ウォルフは大窓を見上げた。回廊と手すりが遮って半分も見えないが、東西南北にあることだけは確認できた。
(さっきの話だと、あれも四大なんたらを表しているのか)
もう一度レクセンの手帳に目を落としたとき、大窓の模様と隣にある星図が、同時に目に入った。
ウォルフの中で何かが閃いた。自分でも見逃しそうなくらいかすかな光明だった。
ウォルフは基本的に己の本分から外れる真似はせず、余計な口出しなどしない。しかし、このことで忘れられない出来事があった。
調査隊内で意見を出し合っていた時、何ひとつ口を出さなかった。後々になってその時考えていたことを、何気ない会話の中で漏らしたことがあった。
相手はロクシア。
自分の所見が正解だったわけではない。それでもロクシアの憤激ぶりは、ボーデンも目を反らし、オダンすら閉口させるほどだった。
その後も、ロクシアは何かにつけてこの事を掘り返しては、愚痴をぶつけてくる。同じ過ちをくり返して、二度と彼女の逆鱗に触れまい、と固く誓う出来事だった。
「イシュトス、星図を借りても?」
「乱暴に扱わんでくれよ」
「レクス、手帳を」
「ん」
二人は本から目を離さずに了承した。
集中しているレクセンの返事はあいまいだったが、良しとする。
ウォルフはケイを呼び、いくつか指示した。
護衛としての役目を差し置いてまで行動することはしたくなかったので、ケイに託した。
ケイも護衛ではあるが、レクセンの相棒というほうがぴったりだと感じていた。先日のボーデンの話があったからかもしれない。

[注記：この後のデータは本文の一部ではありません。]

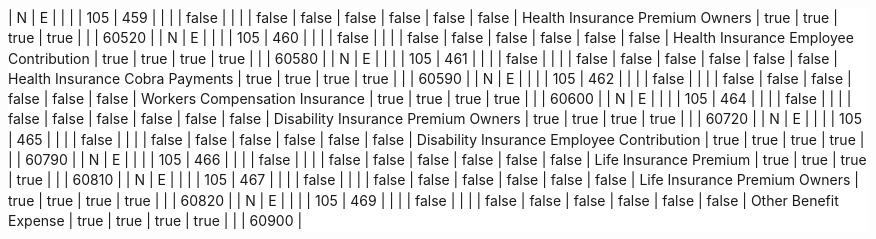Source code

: |       N        |       E       |                             |                |          |   105    |        459         |                             |                       |                           |      false       |              |            |                                                            |     false      |          false           |      false      |        false         |           false            |      false      |      Health Insurance Premium Owners       |      true       |          true           |           true           |            true            |              |            |     60520      |
|       N        |       E       |                             |                |          |   105    |        460         |                             |                       |                           |      false       |              |            |                                                            |     false      |          false           |      false      |        false         |           false            |      false      |   Health Insurance Employee Contribution   |      true       |          true           |           true           |            true            |              |            |     60580      |
|       N        |       E       |                             |                |          |   105    |        461         |                             |                       |                           |      false       |              |            |                                                            |     false      |          false           |      false      |        false         |           false            |      false      |      Health Insurance Cobra Payments       |      true       |          true           |           true           |            true            |              |            |     60590      |
|       N        |       E       |                             |                |          |   105    |        462         |                             |                       |                           |      false       |              |            |                                                            |     false      |          false           |      false      |        false         |           false            |      false      |       Workers Compensation Insurance       |      true       |          true           |           true           |            true            |              |            |     60600      |
|       N        |       E       |                             |                |          |   105    |        464         |                             |                       |                           |      false       |              |            |                                                            |     false      |          false           |      false      |        false         |           false            |      false      |    Disability Insurance Premium Owners     |      true       |          true           |           true           |            true            |              |            |     60720      |
|       N        |       E       |                             |                |          |   105    |        465         |                             |                       |                           |      false       |              |            |                                                            |     false      |          false           |      false      |        false         |           false            |      false      | Disability Insurance Employee Contribution |      true       |          true           |           true           |            true            |              |            |     60790      |
|       N        |       E       |                             |                |          |   105    |        466         |                             |                       |                           |      false       |              |            |                                                            |     false      |          false           |      false      |        false         |           false            |      false      |           Life Insurance Premium           |      true       |          true           |           true           |            true            |              |            |     60810      |
|       N        |       E       |                             |                |          |   105    |        467         |                             |                       |                           |      false       |              |            |                                                            |     false      |          false           |      false      |        false         |           false            |      false      |       Life Insurance Premium Owners        |      true       |          true           |           true           |            true            |              |            |     60820      |
|       N        |       E       |                             |                |          |   105    |        469         |                             |                       |                           |      false       |              |            |                                                            |     false      |          false           |      false      |        false         |           false            |      false      |           Other Benefit Expense            |      true       |          true           |           true           |            true            |              |            |     60900      |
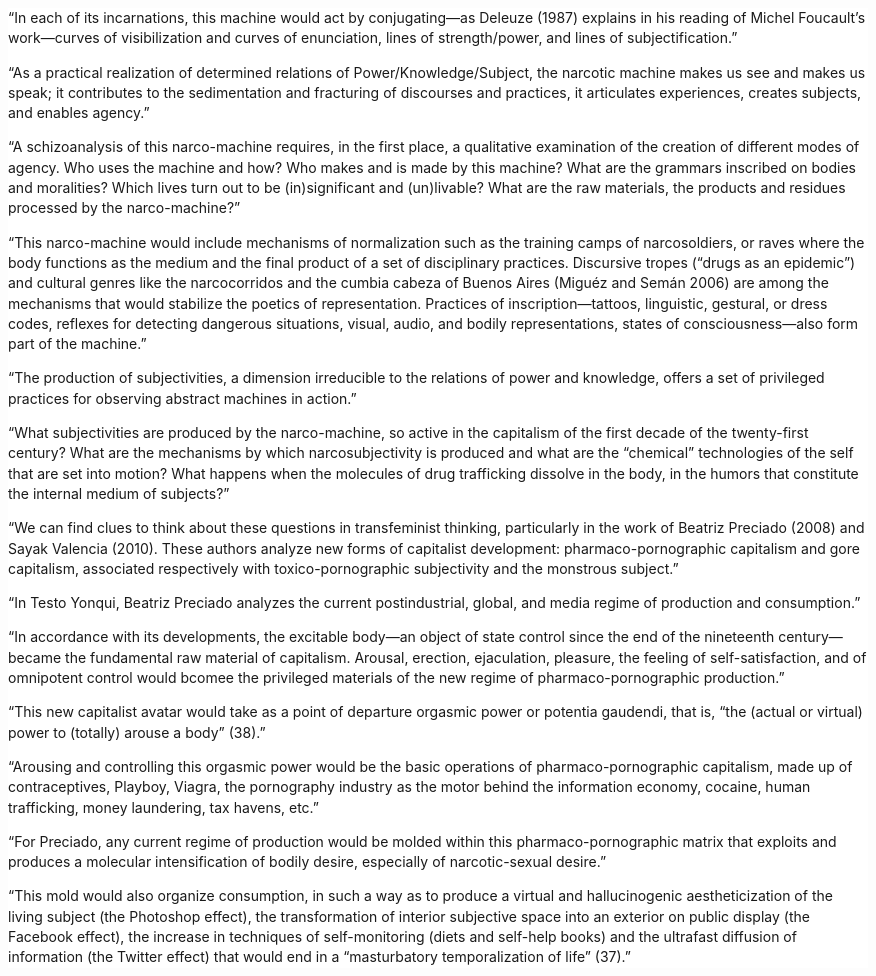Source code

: “In each of its incarnations, this machine would act by conjugating—as Deleuze (1987) explains in his reading of Michel Foucault’s work—curves of visibilization and curves of enunciation, lines of strength/power, and lines of subjectification.”

“As a practical realization of determined relations of Power/Knowledge/Subject, the narcotic machine makes us see and makes us speak; it contributes to the sedimentation and fracturing of discourses and practices, it articulates experiences, creates subjects, and enables agency.”

“A schizoanalysis of this narco-machine requires, in the first place, a qualitative examination of the creation of different modes of agency. Who uses the machine and how? Who makes and is made by this machine? What are the grammars inscribed on bodies and moralities? Which lives turn out to be (in)significant and (un)livable? What are the raw materials, the products and residues processed by the narco-machine?”

“This narco-machine would include mechanisms of normalization such as the training camps of narcosoldiers, or raves where the body functions as the medium and the final product of a set of disciplinary practices. Discursive tropes (“drugs as an epidemic”) and cultural genres like the narcocorridos and the cumbia cabeza of Buenos Aires (Miguéz and Semán 2006) are among the mechanisms that would stabilize the poetics of representation. Practices of inscription—tattoos, linguistic, gestural, or dress codes, reflexes for detecting dangerous situations, visual, audio, and bodily representations, states of consciousness—also form part of the machine.”

“The production of subjectivities, a dimension irreducible to the relations of power and knowledge, offers a set of privileged practices for observing abstract machines in action.”

“What subjectivities are produced by the narco-machine, so active in the capitalism of the first decade of the twenty-first century? What are the mechanisms by which narcosubjectivity is produced and what are the “chemical” technologies of the self that are set into motion? What happens when the molecules of drug trafficking dissolve in the body, in the humors that constitute the internal medium of subjects?”

“We can find clues to think about these questions in transfeminist thinking, particularly in the work of Beatriz Preciado (2008) and Sayak Valencia (2010). These authors analyze new forms of capitalist development: pharmaco-pornographic capitalism and gore capitalism, associated respectively with toxico-pornographic subjectivity and the monstrous subject.”

“In Testo Yonqui, Beatriz Preciado analyzes the current postindustrial, global, and media regime of production and consumption.”

“In accordance with its developments, the excitable body—an object of state control since the end of the nineteenth century—became the fundamental raw material of capitalism. Arousal, erection, ejaculation, pleasure, the feeling of self-satisfaction, and of omnipotent control would bcomee the privileged materials of the new regime of pharmaco-pornographic production.”

“This new capitalist avatar would take as a point of departure orgasmic power or potentia gaudendi, that is, “the (actual or virtual) power to (totally) arouse a body” (38).”

“Arousing and controlling this orgasmic power would be the basic operations of pharmaco-pornographic capitalism, made up of contraceptives, Playboy, Viagra, the pornography industry as the motor behind the information economy, cocaine, human trafficking, money laundering, tax havens, etc.”

“For Preciado, any current regime of production would be molded within this pharmaco-pornographic matrix that exploits and produces a molecular intensification of bodily desire, especially of narcotic-sexual desire.”

“This mold would also organize consumption, in such a way as to produce a virtual and hallucinogenic aestheticization of the living subject (the Photoshop effect), the transformation of interior subjective space into an exterior on public display (the Facebook effect), the increase in techniques of self-monitoring (diets and self-help books) and the ultrafast diffusion of information (the Twitter effect) that would end in a “masturbatory temporalization of life” (37).”
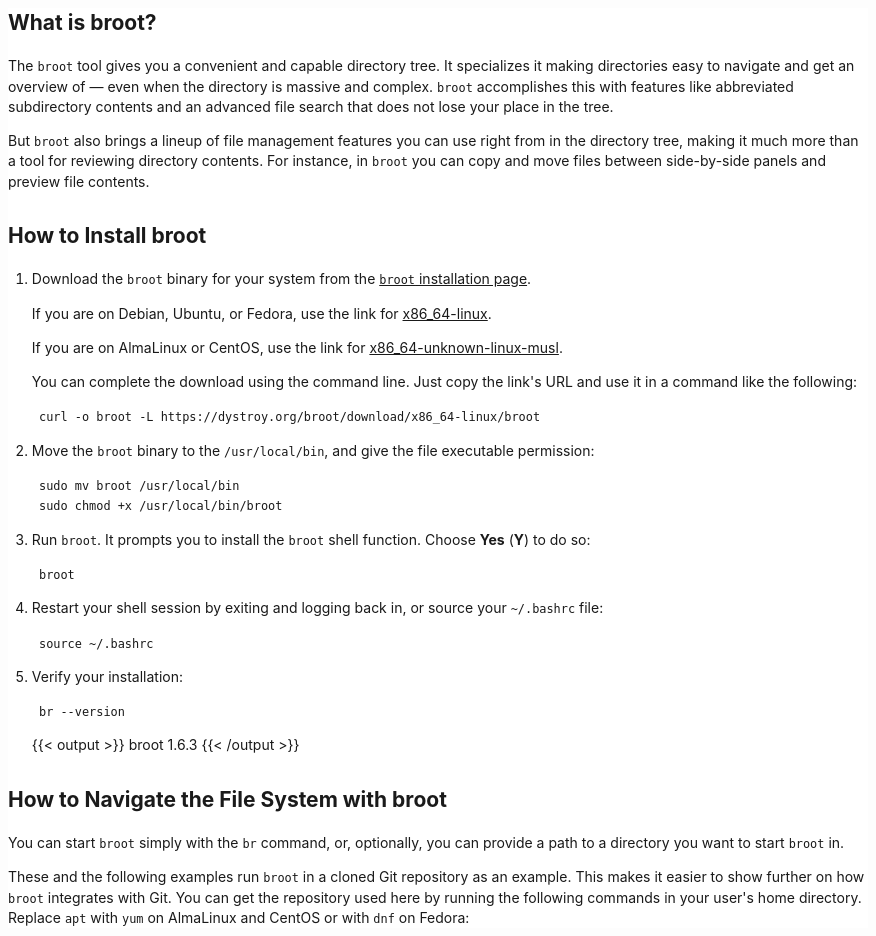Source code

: ## What is broot?

The `broot` tool gives you a convenient and capable directory tree. It specializes it making directories easy to navigate and get an overview of — even when the directory is massive and complex. `broot` accomplishes this with features like abbreviated subdirectory contents and an advanced file search that does not lose your place in the tree.

But `broot` also brings a lineup of file management features you can use right from in the directory tree, making it much more than a tool for reviewing directory contents. For instance, in `broot` you can copy and move files between side-by-side panels and preview file contents.

## How to Install broot

1. Download the `broot` binary for your system from the [`broot` installation page](https://dystroy.org/broot/install/).

    If you are on Debian, Ubuntu, or Fedora, use the link for [x86_64-linux](https://dystroy.org/broot/download/x86_64-linux/broot).

    If you are on AlmaLinux or CentOS, use the link for [x86_64-unknown-linux-musl](https://dystroy.org/broot/download/x86_64-unknown-linux-musl/broot).

    You can complete the download using the command line. Just copy the link's URL and use it in a command like the following:

        curl -o broot -L https://dystroy.org/broot/download/x86_64-linux/broot

1. Move the `broot` binary to the `/usr/local/bin`, and give the file executable permission:

        sudo mv broot /usr/local/bin
        sudo chmod +x /usr/local/bin/broot

1. Run `broot`. It prompts you to install the `broot` shell function. Choose **Yes** (**Y**) to do so:

        broot

1. Restart your shell session by exiting and logging back in, or source your `~/.bashrc` file:

        source ~/.bashrc

1. Verify your installation:

        br --version

    {{< output >}}
broot 1.6.3
    {{< /output >}}

## How to Navigate the File System with broot

You can start `broot` simply with the `br` command, or, optionally, you can provide a path to a directory you want to start `broot` in.

These and the following examples run `broot` in a cloned Git repository as an example. This makes it easier to show further on how `broot` integrates with Git. You can get the repository used here by running the following commands in your user's home directory. Replace `apt` with `yum` on AlmaLinux and CentOS or with `dnf` on Fedora:

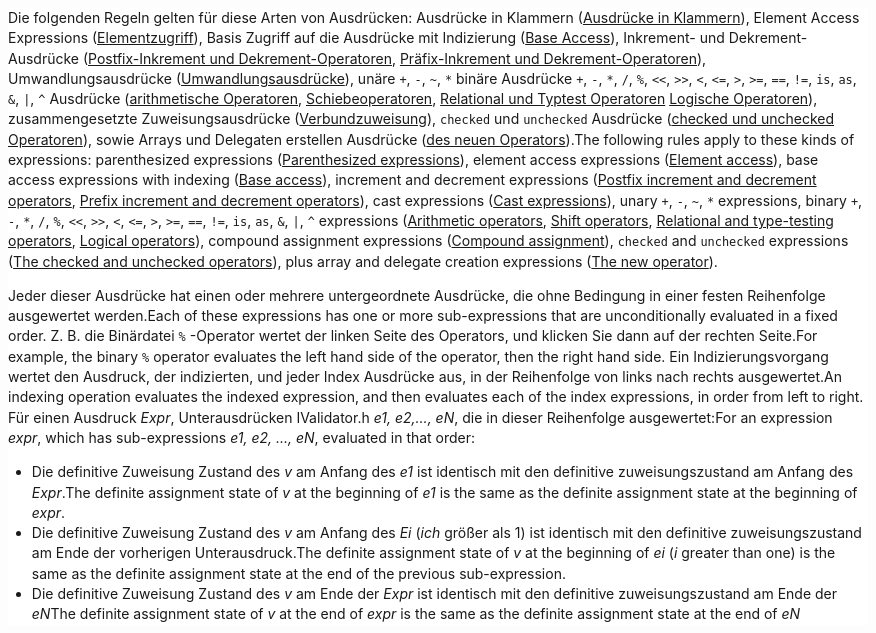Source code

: <span data-ttu-id="40ae2-349">Die folgenden Regeln gelten für diese Arten von Ausdrücken: Ausdrücke in Klammern ([Ausdrücke in Klammern](expressions.md#parenthesized-expressions)), Element Access Expressions ([Elementzugriff](expressions.md#element-access)), Basis Zugriff auf die Ausdrücke mit Indizierung ([Base Access](expressions.md#base-access)), Inkrement- und Dekrement-Ausdrücke ([Postfix-Inkrement und Dekrement-Operatoren](expressions.md#postfix-increment-and-decrement-operators), [Präfix-Inkrement und Dekrement-Operatoren](expressions.md#prefix-increment-and-decrement-operators)), Umwandlungsausdrücke ([Umwandlungsausdrücke](expressions.md#cast-expressions)), unäre `+`, `-`, `~`, `*` binäre Ausdrücke `+`, `-`, `*`, `/`, `%`, `<<`, `>>`, `<`, `<=`, `>`, `>=`, `==`, `!=`, `is`, `as`, `&`, `|`, `^` Ausdrücke ([arithmetische Operatoren](expressions.md#arithmetic-operators), [Schiebeoperatoren](expressions.md#shift-operators), [Relational und Typtest Operatoren](expressions.md#relational-and-type-testing-operators) [Logische Operatoren](expressions.md#logical-operators)), zusammengesetzte Zuweisungsausdrücke ([Verbundzuweisung](expressions.md#compound-assignment)), `checked` und `unchecked` Ausdrücke ([checked und unchecked Operatoren](expressions.md#the-checked-and-unchecked-operators)), sowie Arrays und Delegaten erstellen Ausdrücke ([des neuen Operators](expressions.md#the-new-operator)).</span><span class="sxs-lookup"><span data-stu-id="40ae2-349">The following rules apply to these kinds of expressions: parenthesized expressions ([Parenthesized expressions](expressions.md#parenthesized-expressions)), element access expressions ([Element access](expressions.md#element-access)), base access expressions with indexing ([Base access](expressions.md#base-access)), increment and decrement expressions ([Postfix increment and decrement operators](expressions.md#postfix-increment-and-decrement-operators), [Prefix increment and decrement operators](expressions.md#prefix-increment-and-decrement-operators)), cast expressions ([Cast expressions](expressions.md#cast-expressions)), unary `+`, `-`, `~`, `*` expressions, binary `+`, `-`, `*`, `/`, `%`, `<<`, `>>`, `<`, `<=`, `>`, `>=`, `==`, `!=`, `is`, `as`, `&`, `|`, `^` expressions ([Arithmetic operators](expressions.md#arithmetic-operators), [Shift operators](expressions.md#shift-operators), [Relational and type-testing operators](expressions.md#relational-and-type-testing-operators), [Logical operators](expressions.md#logical-operators)), compound assignment expressions ([Compound assignment](expressions.md#compound-assignment)), `checked` and `unchecked` expressions ([The checked and unchecked operators](expressions.md#the-checked-and-unchecked-operators)), plus array and delegate creation expressions ([The new operator](expressions.md#the-new-operator)).</span></span>

<span data-ttu-id="40ae2-350">Jeder dieser Ausdrücke hat einen oder mehrere untergeordnete Ausdrücke, die ohne Bedingung in einer festen Reihenfolge ausgewertet werden.</span><span class="sxs-lookup"><span data-stu-id="40ae2-350">Each of these expressions has one or more sub-expressions that are unconditionally evaluated in a fixed order.</span></span> <span data-ttu-id="40ae2-351">Z. B. die Binärdatei `%` -Operator wertet der linken Seite des Operators, und klicken Sie dann auf der rechten Seite.</span><span class="sxs-lookup"><span data-stu-id="40ae2-351">For example, the binary `%` operator evaluates the left hand side of the operator, then the right hand side.</span></span> <span data-ttu-id="40ae2-352">Ein Indizierungsvorgang wertet den Ausdruck, der indizierten, und jeder Index Ausdrücke aus, in der Reihenfolge von links nach rechts ausgewertet.</span><span class="sxs-lookup"><span data-stu-id="40ae2-352">An indexing operation evaluates the indexed expression, and then evaluates each of the index expressions, in order from left to right.</span></span> <span data-ttu-id="40ae2-353">Für einen Ausdruck *Expr*, Unterausdrücken IValidator.h *e1, e2,..., eN*, die in dieser Reihenfolge ausgewertet:</span><span class="sxs-lookup"><span data-stu-id="40ae2-353">For an expression *expr*, which has sub-expressions *e1, e2, ..., eN*, evaluated in that order:</span></span>

*  <span data-ttu-id="40ae2-354">Die definitive Zuweisung Zustand des *v* am Anfang des *e1* ist identisch mit den definitive zuweisungszustand am Anfang des *Expr*.</span><span class="sxs-lookup"><span data-stu-id="40ae2-354">The definite assignment state of *v* at the beginning of *e1* is the same as the definite assignment state at the beginning of *expr*.</span></span>
*  <span data-ttu-id="40ae2-355">Die definitive Zuweisung Zustand des *v* am Anfang des *Ei* (*ich* größer als 1) ist identisch mit den definitive zuweisungszustand am Ende der vorherigen Unterausdruck.</span><span class="sxs-lookup"><span data-stu-id="40ae2-355">The definite assignment state of *v* at the beginning of *ei* (*i* greater than one) is the same as the definite assignment state at the end of the previous sub-expression.</span></span>
*  <span data-ttu-id="40ae2-356">Die definitive Zuweisung Zustand des *v* am Ende der *Expr* ist identisch mit den definitive zuweisungszustand am Ende der *eN*</span><span class="sxs-lookup"><span data-stu-id="40ae2-356">The definite assignment state of *v* at the end of *expr* is the same as the definite assignment state at the end of *eN*</span></span>
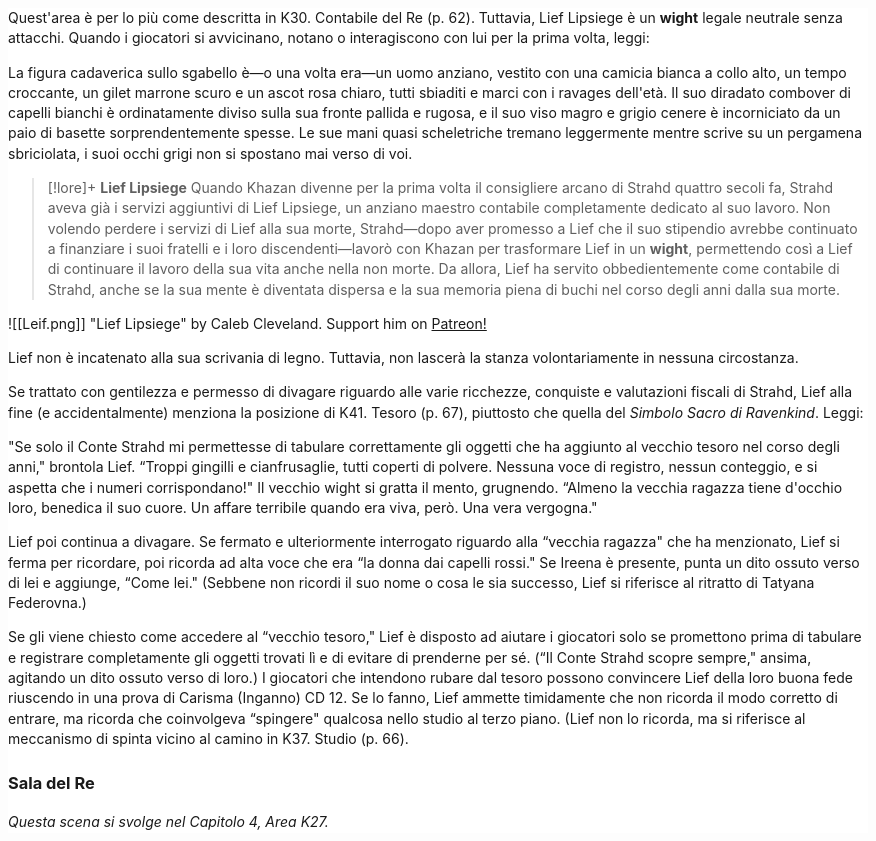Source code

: Quest'area è per lo più come descritta in <span class="citation">K30. Contabile del Re (p. 62)</span>. Tuttavia, Lief Lipsiege è un **wight** legale neutrale senza attacchi. Quando i giocatori si avvicinano, notano o interagiscono con lui per la prima volta, leggi:

<div class="description">
<p>La figura cadaverica sullo sgabello è—o una volta era—un uomo anziano, vestito con una camicia bianca a collo alto, un tempo croccante, un gilet marrone scuro e un ascot rosa chiaro, tutti sbiaditi e marci con i ravages dell'età. Il suo diradato combover di capelli bianchi è ordinatamente diviso sulla sua fronte pallida e rugosa, e il suo viso magro e grigio cenere è incorniciato da un paio di basette sorprendentemente spesse. Le sue mani quasi scheletriche tremano leggermente mentre scrive su un pergamena sbriciolata, i suoi occhi grigi non si spostano mai verso di voi.</p>
</div>

> [!lore]+ **Lief Lipsiege**
> Quando Khazan divenne per la prima volta il consigliere arcano di Strahd quattro secoli fa, Strahd aveva già i servizi aggiuntivi di Lief Lipsiege, un anziano maestro contabile completamente dedicato al suo lavoro. Non volendo perdere i servizi di Lief alla sua morte, Strahd—dopo aver promesso a Lief che il suo stipendio avrebbe continuato a finanziare i suoi fratelli e i loro discendenti—lavorò con Khazan per trasformare Lief in un **wight**, permettendo così a Lief di continuare il lavoro della sua vita anche nella non morte. Da allora, Lief ha servito obbedientemente come contabile di Strahd, anche se la sua mente è diventata dispersa e la sua memoria piena di buchi nel corso degli anni dalla sua morte.

![[Leif.png]]
<span class="credit">"Lief Lipsiege" by Caleb Cleveland. Support him on <a href="https://patreon.com/calebisdrawing/">Patreon!</a></span>

Lief non è incatenato alla sua scrivania di legno. Tuttavia, non lascerà la stanza volontariamente in nessuna circostanza. 

Se trattato con gentilezza e permesso di divagare riguardo alle varie ricchezze, conquiste e valutazioni fiscali di Strahd, Lief alla fine (e accidentalmente) menziona la posizione di <span class="citation">K41. Tesoro (p. 67)</span>, piuttosto che quella del *Simbolo Sacro di Ravenkind*. Leggi:

<div class="description">
<p>"Se solo il Conte Strahd mi permettesse di tabulare correttamente gli oggetti che ha aggiunto al vecchio tesoro nel corso degli anni," brontola Lief. “Troppi gingilli e cianfrusaglie, tutti coperti di polvere. Nessuna voce di registro, nessun conteggio, e si aspetta che i numeri corrispondano!" Il vecchio wight si gratta il mento, grugnendo. “Almeno la vecchia ragazza tiene d'occhio loro, benedica il suo cuore. Un affare terribile quando era viva, però. Una vera vergogna."</p>
</div>

Lief poi continua a divagare. Se fermato e ulteriormente interrogato riguardo alla “vecchia ragazza" che ha menzionato, Lief si ferma per ricordare, poi ricorda ad alta voce che era “la donna dai capelli rossi." Se Ireena è presente, punta un dito ossuto verso di lei e aggiunge, “Come lei." (Sebbene non ricordi il suo nome o cosa le sia successo, Lief si riferisce al ritratto di Tatyana Federovna.) 

Se gli viene chiesto come accedere al “vecchio tesoro," Lief è disposto ad aiutare i giocatori solo se promettono prima di tabulare e registrare completamente gli oggetti trovati lì e di evitare di prenderne per sé. (“Il Conte Strahd scopre sempre," ansima, agitando un dito ossuto verso di loro.) I giocatori che intendono rubare dal tesoro possono convincere Lief della loro buona fede riuscendo in una prova di Carisma (Inganno) CD 12. Se lo fanno, Lief ammette timidamente che non ricorda il modo corretto di entrare, ma ricorda che coinvolgeva “spingere" qualcosa nello studio al terzo piano. (Lief non lo ricorda, ma si riferisce al meccanismo di spinta vicino al camino in <span class="citation">K37. Studio (p. 66)</span>.
### Sala del Re
<span class="citation"><em>Questa scena si svolge nel Capitolo 4, Area K27.</em></span>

ケイが手帳と星図を慎重に抱えて、螺旋階段を軽快に上がっていく。
彼女が結果を伝えてくるまでの間、ウォルフは妙に待ち遠しい気分で大窓を見上げていた。
そして、しばらくして、ケイが手すりから身体を乗り出して腕で丸をつくったとき、ウォルフはぐっと拳に力を込めた。
そんな自分に気づいて、小さく苦笑いしてしまった。
自分の導き出した答えが、かっちりと当てはまった時の快感は何事にも代えがたい、というロクシアの言葉も思い出した。